> **TO DO**: With the string "cadeia" as the filter, copy each matching line from the records.

Transcribed page contents
• • • •

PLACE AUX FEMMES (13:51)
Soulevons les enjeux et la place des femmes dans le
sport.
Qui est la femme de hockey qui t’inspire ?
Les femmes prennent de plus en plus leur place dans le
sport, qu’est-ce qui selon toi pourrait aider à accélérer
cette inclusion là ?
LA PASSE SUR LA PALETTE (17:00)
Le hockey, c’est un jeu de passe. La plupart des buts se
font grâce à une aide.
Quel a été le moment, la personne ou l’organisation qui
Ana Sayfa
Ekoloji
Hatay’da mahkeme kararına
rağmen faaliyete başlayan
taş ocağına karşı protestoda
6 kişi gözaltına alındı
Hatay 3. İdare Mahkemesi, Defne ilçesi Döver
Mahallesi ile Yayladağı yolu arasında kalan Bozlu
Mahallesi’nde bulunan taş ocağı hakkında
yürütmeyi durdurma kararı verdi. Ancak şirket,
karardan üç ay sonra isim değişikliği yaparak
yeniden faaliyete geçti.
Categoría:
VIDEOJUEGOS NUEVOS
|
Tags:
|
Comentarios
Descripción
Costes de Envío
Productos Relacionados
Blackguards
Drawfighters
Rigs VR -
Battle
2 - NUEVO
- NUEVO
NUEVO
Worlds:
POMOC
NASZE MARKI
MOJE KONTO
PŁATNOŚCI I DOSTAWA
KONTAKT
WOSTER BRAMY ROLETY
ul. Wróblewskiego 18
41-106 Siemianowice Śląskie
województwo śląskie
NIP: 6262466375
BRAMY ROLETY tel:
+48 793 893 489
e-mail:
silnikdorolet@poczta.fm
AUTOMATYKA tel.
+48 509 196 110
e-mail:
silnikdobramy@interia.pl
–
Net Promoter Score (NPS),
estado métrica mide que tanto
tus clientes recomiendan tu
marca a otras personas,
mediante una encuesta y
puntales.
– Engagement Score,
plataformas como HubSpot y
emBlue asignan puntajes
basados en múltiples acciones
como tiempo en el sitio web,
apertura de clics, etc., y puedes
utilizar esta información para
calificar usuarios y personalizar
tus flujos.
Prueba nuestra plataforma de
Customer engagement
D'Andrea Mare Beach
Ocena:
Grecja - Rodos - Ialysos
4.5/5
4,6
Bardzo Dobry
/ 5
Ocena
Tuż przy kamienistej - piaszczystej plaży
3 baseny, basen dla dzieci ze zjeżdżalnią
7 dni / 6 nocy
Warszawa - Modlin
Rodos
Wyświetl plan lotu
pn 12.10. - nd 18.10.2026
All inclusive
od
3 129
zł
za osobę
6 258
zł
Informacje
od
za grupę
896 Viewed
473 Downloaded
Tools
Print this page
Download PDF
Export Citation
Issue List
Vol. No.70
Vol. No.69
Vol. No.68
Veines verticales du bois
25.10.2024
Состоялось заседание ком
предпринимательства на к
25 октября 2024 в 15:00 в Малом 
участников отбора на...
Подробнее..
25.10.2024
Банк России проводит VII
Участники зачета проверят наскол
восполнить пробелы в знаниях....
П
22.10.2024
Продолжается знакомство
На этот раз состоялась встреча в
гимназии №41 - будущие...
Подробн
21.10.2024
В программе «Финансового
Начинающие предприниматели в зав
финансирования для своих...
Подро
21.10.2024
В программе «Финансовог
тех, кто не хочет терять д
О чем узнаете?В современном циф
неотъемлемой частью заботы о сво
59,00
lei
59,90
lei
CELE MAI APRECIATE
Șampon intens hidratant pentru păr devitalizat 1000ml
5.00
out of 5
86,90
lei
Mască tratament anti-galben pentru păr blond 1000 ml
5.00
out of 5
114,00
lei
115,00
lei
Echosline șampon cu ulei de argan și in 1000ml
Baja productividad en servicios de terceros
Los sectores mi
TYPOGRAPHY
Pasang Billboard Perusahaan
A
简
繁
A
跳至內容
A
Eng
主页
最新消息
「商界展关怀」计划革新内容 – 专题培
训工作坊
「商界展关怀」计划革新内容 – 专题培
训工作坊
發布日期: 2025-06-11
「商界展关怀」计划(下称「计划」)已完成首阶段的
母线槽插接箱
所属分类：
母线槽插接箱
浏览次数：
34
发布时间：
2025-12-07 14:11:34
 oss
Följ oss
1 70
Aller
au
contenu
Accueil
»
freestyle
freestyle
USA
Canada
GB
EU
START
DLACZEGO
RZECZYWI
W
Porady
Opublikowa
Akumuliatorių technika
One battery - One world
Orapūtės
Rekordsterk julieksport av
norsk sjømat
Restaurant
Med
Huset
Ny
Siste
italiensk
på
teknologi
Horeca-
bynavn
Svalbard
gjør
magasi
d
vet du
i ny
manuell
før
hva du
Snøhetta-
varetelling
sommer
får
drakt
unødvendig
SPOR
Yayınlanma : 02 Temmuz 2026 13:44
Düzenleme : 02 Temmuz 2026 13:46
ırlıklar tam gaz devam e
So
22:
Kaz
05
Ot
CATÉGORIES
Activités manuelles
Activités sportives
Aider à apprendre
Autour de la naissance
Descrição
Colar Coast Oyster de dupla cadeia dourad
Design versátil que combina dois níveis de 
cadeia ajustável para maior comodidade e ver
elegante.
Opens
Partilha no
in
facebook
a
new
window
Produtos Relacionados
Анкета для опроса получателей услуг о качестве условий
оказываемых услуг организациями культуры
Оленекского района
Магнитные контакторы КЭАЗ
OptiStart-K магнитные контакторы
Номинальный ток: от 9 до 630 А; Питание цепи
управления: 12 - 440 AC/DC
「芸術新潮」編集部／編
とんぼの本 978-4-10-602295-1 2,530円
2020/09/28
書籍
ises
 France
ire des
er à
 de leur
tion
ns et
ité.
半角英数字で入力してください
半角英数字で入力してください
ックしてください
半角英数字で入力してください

• • • •

> **THE ANSWER**:
Colar Coast Oyster de dupla cadeia dourad
cadeia ajustável para maior comodidade e ver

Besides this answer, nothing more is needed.